Pressure on Bitcoin was not limited to Strategy’s sale. Other factors included geopolitical instability, a shift in investor interest toward traditional equities, and record outflows from U.S. spot Bitcoin ETFs — $2.8 billion over the nine trading sessions leading up to May 28.
That is why it is more accurate to say not “Saylor crashed Bitcoin,” but “Saylor deepened distrust at a moment when the market was already weak.” In such phases, what matters is not the arithmetic of the transaction, but fear of the next step: whether there will be another sale, whether Strategy can finance dividends without BTC, and whether its corporate treasury could turn into a source of regular pressure.
The Strategy story reminded the market of an uncomfortable fact: a decentralized asset can still have centralized points of psychological influence. Bitcoin itself is not controlled by Saylor, but the narrative around it is partly controlled by the people and companies that have become its public standard-bearers.
When one company holds more than 843,000 BTC, its decisions are no longer perceived as a private treasury operation. They are read as a signal. A purchase supports faith in scarcity and long-term accumulation. A sale, even a tiny one, raises questions about the limits of that faith.

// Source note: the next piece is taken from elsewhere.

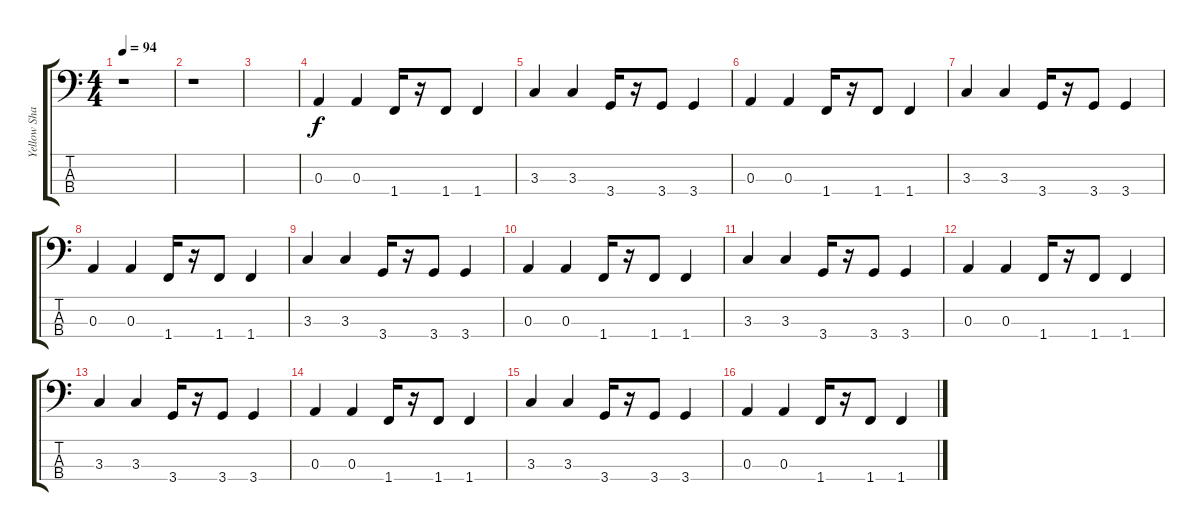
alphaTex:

This is where the risk of concentration lies: a large holder may have no intention of harming the market, but the sheer scale of its position turns any action into a market event. The more assets are concentrated in a few hands, the more the market depends not only on supply and demand, but also on the interpretation of that holder’s intentions.
Saylor has long ceased to be merely the “face” of the company. For part of the Bitcoin community, he is an influencer, a symbol of corporate BTC adoption, and the person who gave institutional form to the maximalist slogan of “never sell.”
That is why the reaction from Bitcoin supporters was so sharp. Part of the community saw the sale as a betrayal of previous rhetoric. Others, by contrast, defended Strategy, arguing that the company had sold a tiny fraction of its portfolio to support financial stability and avoid diluting shareholders through new issuance. Investor’s Business Daily also noted that the sale was economically small, but the market punished the change in expectations.
This episode showed that the crypto market remains highly sensitive to personalized faith. Bitcoin is positioned as an asset without a central issuer, but its price often reacts to the behavior of people who have become central figures in the narrative. This does not cancel the idea of decentralization. It shows its limit in the real financial environment.
Saylor’s sale was not a catastrophe for Bitcoin. It was a reminder that even the strongest market myths have a balance sheet, dividends, debt obligations, and a moment when a symbolic posture collides with financial necessity. It is at such moments that the market sees not only the price of an asset, but also what the faith in it was built on.